[[ Data for processing open ]]

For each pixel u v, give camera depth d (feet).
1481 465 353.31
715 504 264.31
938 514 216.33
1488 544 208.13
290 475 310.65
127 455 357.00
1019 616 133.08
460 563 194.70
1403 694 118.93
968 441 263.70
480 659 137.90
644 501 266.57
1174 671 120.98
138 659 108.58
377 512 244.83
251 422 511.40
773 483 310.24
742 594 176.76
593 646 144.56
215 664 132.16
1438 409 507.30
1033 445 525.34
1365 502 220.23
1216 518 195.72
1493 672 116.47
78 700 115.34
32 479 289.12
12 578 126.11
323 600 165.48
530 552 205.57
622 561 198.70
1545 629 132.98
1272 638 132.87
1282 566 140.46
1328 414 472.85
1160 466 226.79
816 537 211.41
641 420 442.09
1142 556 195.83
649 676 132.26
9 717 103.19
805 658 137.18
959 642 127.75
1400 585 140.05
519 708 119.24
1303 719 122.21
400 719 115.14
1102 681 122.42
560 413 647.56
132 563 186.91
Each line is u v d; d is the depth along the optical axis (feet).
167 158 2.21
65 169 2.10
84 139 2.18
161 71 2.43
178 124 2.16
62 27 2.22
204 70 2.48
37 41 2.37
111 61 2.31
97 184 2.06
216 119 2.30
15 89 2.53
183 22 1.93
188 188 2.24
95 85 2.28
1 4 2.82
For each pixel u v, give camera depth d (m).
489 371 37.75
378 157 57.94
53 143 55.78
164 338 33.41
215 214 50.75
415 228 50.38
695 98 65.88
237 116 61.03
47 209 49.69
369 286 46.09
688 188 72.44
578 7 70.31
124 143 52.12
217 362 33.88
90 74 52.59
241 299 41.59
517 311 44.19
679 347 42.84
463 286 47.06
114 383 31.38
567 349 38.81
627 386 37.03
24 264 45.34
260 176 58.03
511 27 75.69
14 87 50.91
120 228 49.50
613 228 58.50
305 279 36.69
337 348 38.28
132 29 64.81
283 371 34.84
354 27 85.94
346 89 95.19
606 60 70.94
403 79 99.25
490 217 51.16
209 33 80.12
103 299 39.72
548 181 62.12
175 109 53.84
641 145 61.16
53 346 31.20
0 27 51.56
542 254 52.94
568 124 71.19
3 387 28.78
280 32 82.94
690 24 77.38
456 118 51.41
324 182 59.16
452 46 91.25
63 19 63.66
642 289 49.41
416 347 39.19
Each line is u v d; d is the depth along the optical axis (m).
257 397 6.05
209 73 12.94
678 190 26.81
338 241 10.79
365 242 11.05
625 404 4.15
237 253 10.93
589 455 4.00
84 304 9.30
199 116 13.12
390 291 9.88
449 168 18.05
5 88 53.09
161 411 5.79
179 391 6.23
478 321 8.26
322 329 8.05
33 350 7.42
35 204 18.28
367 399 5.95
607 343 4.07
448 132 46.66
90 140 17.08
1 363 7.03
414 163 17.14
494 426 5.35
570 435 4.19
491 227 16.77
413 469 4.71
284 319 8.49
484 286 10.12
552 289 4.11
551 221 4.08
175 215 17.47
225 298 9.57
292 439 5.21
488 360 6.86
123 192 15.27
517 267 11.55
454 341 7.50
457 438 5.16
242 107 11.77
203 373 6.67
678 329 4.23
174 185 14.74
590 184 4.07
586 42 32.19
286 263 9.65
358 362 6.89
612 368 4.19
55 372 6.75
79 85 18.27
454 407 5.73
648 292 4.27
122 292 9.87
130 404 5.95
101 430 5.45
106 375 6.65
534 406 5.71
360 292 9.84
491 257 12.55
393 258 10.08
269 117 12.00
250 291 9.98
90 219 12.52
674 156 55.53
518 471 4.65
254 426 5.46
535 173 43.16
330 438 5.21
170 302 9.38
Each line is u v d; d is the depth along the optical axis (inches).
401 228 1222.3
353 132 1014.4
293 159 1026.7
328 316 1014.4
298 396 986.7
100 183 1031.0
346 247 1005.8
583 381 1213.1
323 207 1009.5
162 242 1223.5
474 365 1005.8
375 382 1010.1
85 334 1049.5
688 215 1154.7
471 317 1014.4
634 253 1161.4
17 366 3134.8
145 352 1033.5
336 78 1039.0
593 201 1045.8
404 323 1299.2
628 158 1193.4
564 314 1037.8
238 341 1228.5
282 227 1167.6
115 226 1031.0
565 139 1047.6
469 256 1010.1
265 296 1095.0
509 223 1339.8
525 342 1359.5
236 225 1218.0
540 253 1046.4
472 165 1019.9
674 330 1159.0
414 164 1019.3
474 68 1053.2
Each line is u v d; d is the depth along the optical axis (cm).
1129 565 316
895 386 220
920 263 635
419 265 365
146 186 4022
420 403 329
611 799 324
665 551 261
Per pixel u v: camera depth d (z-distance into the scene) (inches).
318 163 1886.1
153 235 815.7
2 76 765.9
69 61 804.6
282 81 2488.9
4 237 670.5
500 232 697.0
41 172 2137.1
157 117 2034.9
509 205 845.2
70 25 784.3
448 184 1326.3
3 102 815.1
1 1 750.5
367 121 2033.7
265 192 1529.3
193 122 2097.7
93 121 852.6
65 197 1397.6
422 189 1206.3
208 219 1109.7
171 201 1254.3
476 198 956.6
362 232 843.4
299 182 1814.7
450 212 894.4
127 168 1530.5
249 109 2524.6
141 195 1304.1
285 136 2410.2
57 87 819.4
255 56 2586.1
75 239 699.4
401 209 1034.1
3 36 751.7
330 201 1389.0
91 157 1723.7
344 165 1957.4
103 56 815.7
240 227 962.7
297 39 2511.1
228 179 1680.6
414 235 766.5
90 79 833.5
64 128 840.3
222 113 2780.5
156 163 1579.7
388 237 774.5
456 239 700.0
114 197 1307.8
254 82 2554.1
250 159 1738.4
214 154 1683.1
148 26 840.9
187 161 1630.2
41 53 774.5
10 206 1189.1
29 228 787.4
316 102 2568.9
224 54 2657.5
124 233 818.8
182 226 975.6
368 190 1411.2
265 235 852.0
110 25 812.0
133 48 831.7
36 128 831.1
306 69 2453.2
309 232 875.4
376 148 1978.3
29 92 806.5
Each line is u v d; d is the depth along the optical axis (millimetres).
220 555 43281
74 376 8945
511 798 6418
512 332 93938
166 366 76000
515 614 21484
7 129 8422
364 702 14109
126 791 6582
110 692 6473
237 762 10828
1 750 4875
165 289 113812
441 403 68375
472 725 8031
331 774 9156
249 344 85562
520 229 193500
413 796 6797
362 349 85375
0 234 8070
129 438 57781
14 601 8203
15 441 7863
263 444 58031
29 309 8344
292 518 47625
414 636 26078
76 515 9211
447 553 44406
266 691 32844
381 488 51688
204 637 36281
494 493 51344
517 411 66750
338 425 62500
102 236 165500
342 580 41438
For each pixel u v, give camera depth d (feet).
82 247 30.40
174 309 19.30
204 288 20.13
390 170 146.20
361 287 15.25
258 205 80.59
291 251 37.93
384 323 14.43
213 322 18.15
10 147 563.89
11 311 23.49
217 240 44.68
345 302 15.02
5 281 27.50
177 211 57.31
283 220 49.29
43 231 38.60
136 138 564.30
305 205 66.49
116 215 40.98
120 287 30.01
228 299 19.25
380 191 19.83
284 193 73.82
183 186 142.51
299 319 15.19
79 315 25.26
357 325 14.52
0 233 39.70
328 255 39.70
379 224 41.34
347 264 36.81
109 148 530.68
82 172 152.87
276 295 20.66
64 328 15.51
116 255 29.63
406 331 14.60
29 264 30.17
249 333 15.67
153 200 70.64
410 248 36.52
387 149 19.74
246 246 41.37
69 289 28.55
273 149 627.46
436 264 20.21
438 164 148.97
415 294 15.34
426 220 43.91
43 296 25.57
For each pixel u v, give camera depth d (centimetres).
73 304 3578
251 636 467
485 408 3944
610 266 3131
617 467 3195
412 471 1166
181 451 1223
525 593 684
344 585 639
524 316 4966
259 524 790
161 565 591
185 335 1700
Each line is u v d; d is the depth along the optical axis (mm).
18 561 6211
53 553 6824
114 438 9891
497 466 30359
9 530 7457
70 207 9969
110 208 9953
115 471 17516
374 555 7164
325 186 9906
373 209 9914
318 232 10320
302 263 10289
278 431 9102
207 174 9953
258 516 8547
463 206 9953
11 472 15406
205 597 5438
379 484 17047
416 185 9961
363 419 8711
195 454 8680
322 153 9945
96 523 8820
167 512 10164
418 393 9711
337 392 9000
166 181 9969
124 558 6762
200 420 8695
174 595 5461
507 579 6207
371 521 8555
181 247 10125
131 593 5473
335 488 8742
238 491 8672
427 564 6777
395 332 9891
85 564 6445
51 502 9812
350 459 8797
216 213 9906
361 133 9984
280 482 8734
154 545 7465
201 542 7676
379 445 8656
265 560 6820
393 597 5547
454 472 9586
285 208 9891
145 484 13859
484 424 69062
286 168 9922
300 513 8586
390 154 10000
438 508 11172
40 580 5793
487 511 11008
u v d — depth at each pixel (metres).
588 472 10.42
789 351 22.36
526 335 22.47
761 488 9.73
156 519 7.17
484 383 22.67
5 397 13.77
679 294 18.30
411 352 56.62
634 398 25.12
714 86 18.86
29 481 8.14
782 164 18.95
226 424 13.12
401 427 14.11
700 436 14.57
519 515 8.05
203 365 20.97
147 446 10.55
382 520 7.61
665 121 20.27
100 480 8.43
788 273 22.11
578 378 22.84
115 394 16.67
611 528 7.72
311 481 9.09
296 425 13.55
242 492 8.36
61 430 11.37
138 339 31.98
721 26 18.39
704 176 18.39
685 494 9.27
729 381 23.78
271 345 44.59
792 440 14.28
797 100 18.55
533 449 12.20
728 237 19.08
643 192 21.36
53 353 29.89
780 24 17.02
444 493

[[ Data for processing closed ]]

> **Exercise objective**: Please go through the data above and copy each line that has the word "camera".

> **Your response**:
For each pixel u v, give camera depth d (feet).
For each pixel u v, give camera depth d (m).
Per pixel u v: camera depth d (z-distance into the scene) (inches).
For each pixel u v, give camera depth d (feet).
For each pixel u v, give camera depth d (centimetres).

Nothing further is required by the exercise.